= Requirement =
Reproduce the material below only from the line with "ring mcp: (357, 356)" to the line with "middle tip: (892, 409)", both included, keeping each line exact and dropping the pictures.

= Data to use =
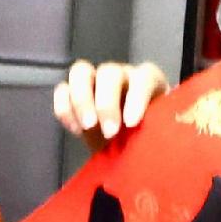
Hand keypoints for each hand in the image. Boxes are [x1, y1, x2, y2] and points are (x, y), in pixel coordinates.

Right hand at [52, 59, 167, 143]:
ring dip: (81, 100)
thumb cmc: (148, 139)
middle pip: (109, 73)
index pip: (144, 77)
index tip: (131, 123)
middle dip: (106, 103)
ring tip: (87, 127)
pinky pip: (62, 90)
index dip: (137, 97)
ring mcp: (95, 80)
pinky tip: (75, 129)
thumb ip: (156, 133)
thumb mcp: (158, 137)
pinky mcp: (73, 93)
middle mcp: (121, 75)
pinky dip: (65, 108)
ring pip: (80, 72)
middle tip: (109, 132)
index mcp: (148, 80)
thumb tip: (156, 142)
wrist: (130, 149)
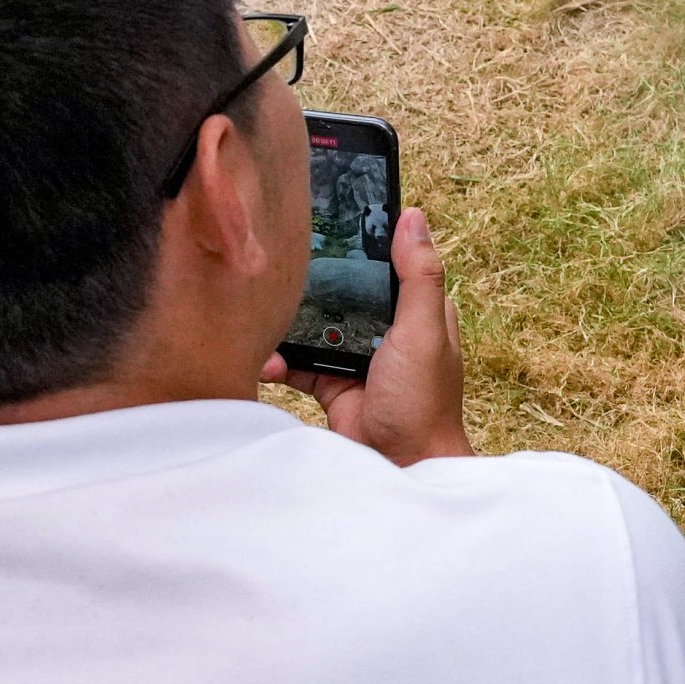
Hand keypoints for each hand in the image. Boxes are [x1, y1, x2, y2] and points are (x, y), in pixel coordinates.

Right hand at [270, 206, 470, 461]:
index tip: (326, 216)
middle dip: (313, 280)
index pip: (388, 261)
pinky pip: (298, 362)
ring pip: (316, 323)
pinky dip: (279, 360)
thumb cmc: (422, 401)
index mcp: (416, 310)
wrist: (401, 468)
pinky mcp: (332, 383)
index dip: (362, 241)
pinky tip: (263, 358)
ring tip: (261, 312)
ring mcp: (357, 356)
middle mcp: (387, 328)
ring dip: (289, 323)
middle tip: (277, 260)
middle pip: (345, 289)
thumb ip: (418, 276)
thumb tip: (413, 215)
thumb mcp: (423, 331)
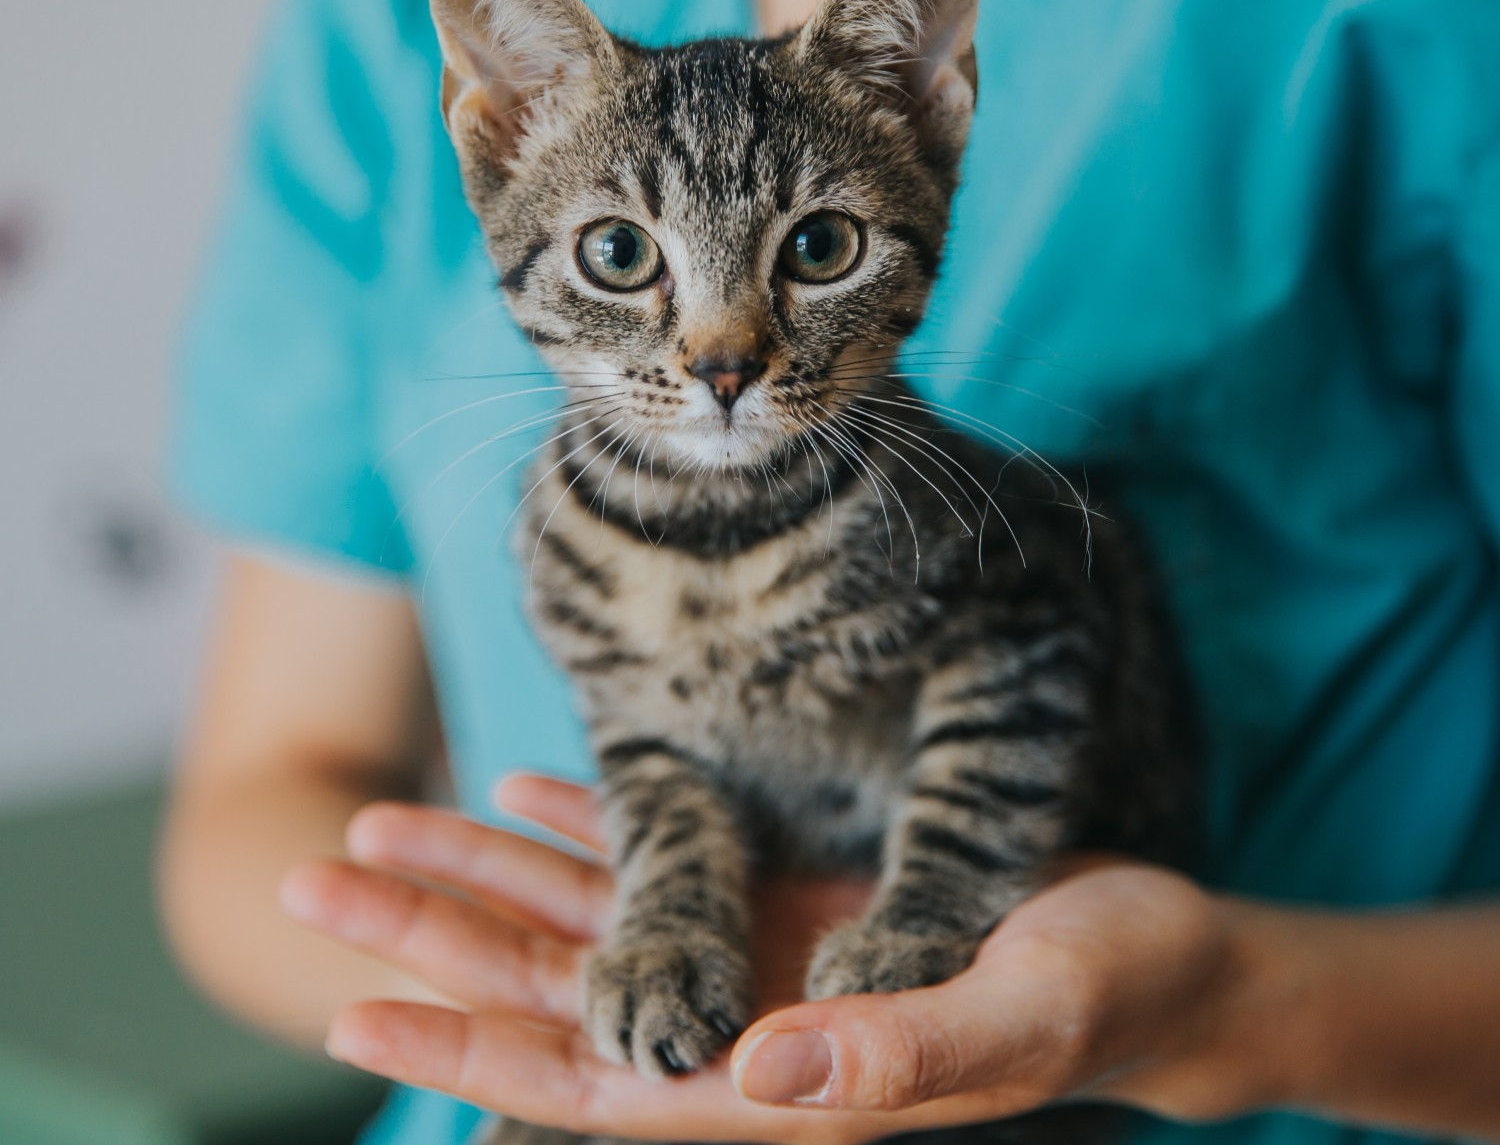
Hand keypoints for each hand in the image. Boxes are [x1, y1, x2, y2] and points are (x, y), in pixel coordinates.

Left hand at [282, 778, 1286, 1142]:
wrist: (1152, 957)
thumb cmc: (1104, 990)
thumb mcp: (1018, 1018)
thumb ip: (898, 1062)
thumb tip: (753, 1076)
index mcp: (783, 1085)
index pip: (592, 1081)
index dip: (469, 1050)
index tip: (351, 1008)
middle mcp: (745, 1028)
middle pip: (558, 995)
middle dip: (436, 946)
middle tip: (316, 877)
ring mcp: (759, 961)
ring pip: (592, 921)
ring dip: (488, 881)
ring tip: (388, 825)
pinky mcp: (786, 902)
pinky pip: (666, 861)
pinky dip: (590, 829)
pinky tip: (528, 794)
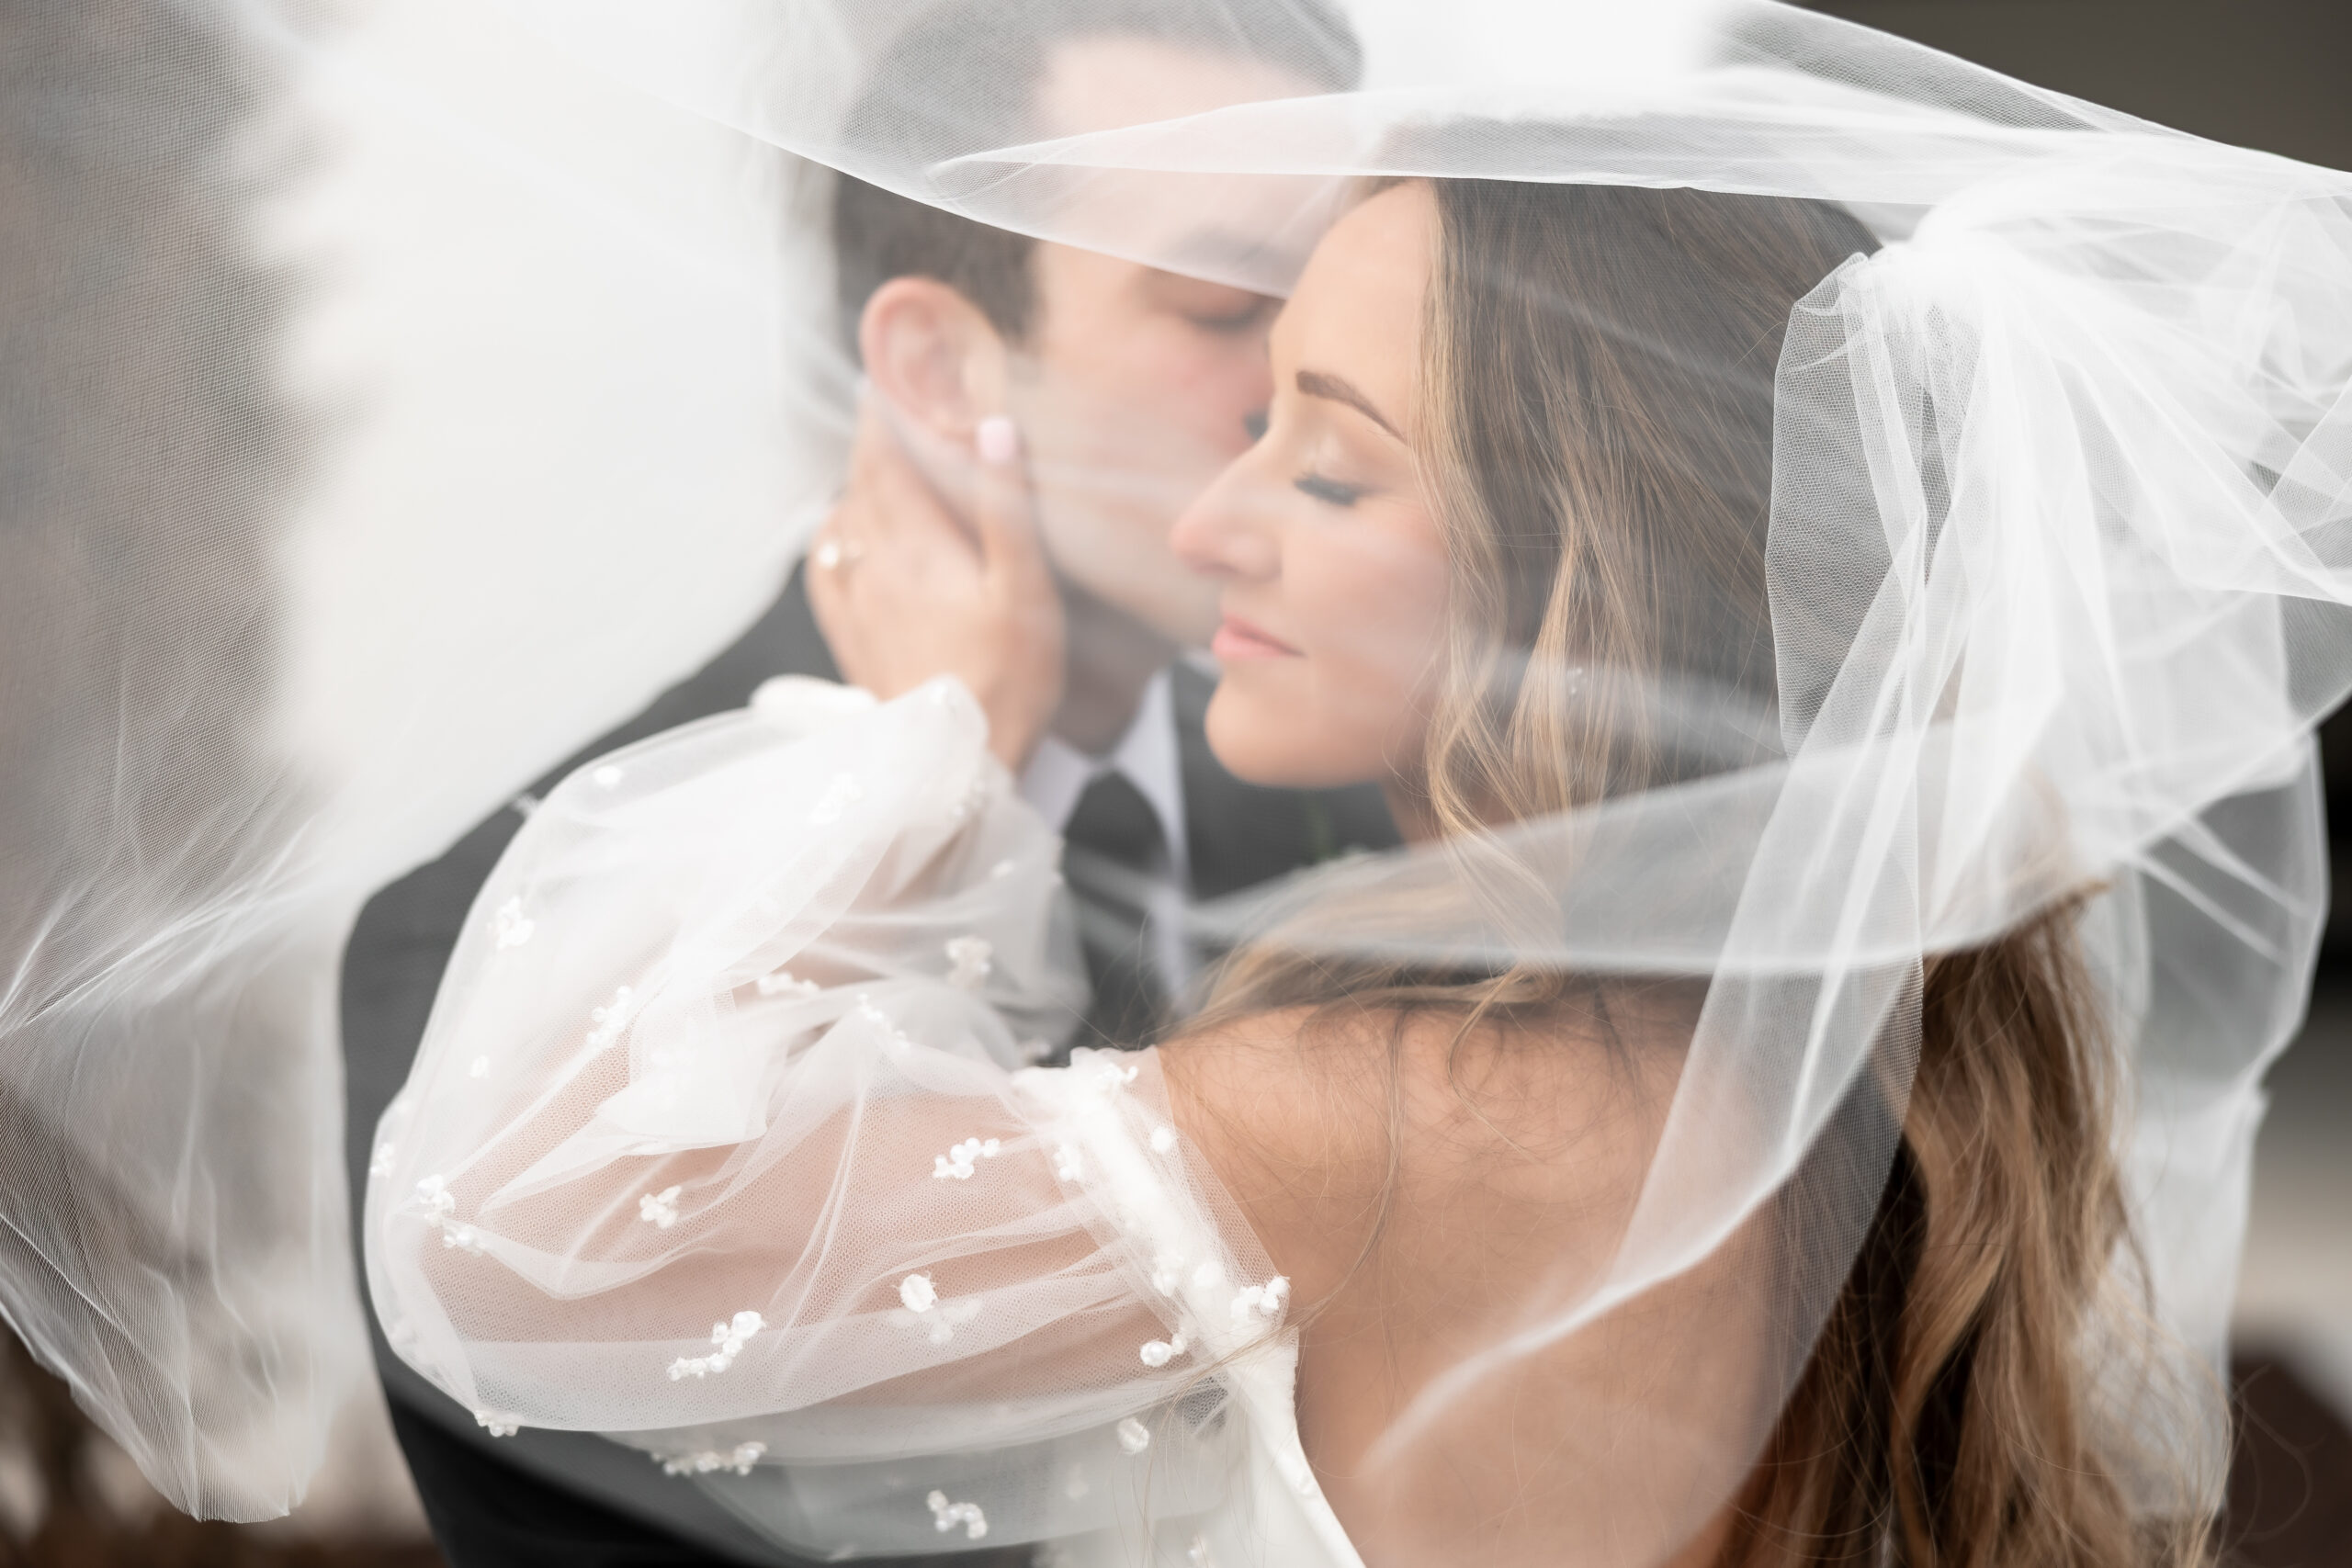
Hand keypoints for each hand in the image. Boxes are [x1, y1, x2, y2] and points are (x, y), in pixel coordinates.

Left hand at [807, 402, 1064, 771]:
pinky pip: (824, 570)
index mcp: (916, 545)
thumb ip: (1007, 506)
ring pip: (842, 521)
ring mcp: (856, 603)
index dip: (885, 412)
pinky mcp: (852, 638)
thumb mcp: (1027, 591)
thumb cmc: (1007, 680)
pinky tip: (845, 533)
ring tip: (881, 468)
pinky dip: (833, 536)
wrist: (953, 765)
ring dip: (857, 486)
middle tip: (892, 409)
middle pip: (861, 483)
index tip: (891, 378)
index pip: (886, 457)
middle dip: (874, 442)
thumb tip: (994, 428)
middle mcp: (874, 566)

= Answer =
ring mcp: (357, 356)
middle mcp: (387, 328)
ring dip: (289, 323)
middle tip: (277, 260)
middle pip: (345, 289)
thumb ip: (418, 276)
thumb tip: (413, 215)
thumb mcp: (423, 331)
Hand keypoints for each hand in the image. Boxes are [x1, y1, x2, y2] and points are (x, y), in pixel coordinates.

Left hand at [282, 778, 1286, 1142]:
wrist: (1152, 957)
thumb cmc: (1104, 990)
thumb mcp: (1018, 1018)
thumb ip: (898, 1062)
thumb tip: (753, 1076)
index mcp: (783, 1085)
index pip: (592, 1081)
index dip: (469, 1050)
index tip: (351, 1008)
middle mcp: (745, 1028)
middle pip: (558, 995)
middle dip: (436, 946)
middle tip: (316, 877)
ring mcp: (759, 961)
ring pip: (592, 921)
ring dip: (488, 881)
ring tip: (388, 825)
pinky mcp: (786, 902)
pinky pip: (666, 861)
pinky dip: (590, 829)
pinky tip: (528, 794)
Hand keypoints for each hand in the image. Boxes are [x1, y1, x2, y2] and points are (x, y), in pixel coordinates.

Left hand at [807, 402, 1064, 771]:
pinky pip: (824, 570)
index mcp: (916, 545)
thumb ip: (1007, 506)
ring pip: (842, 521)
ring mcp: (856, 603)
index dip: (885, 412)
pinky mcp: (852, 638)
thumb mcp: (1027, 591)
thumb cmc: (1007, 680)
pinky tip: (845, 533)
ring tip: (881, 468)
pinky dip: (833, 536)
wrist: (953, 765)
ring dip: (857, 486)
middle tip: (892, 409)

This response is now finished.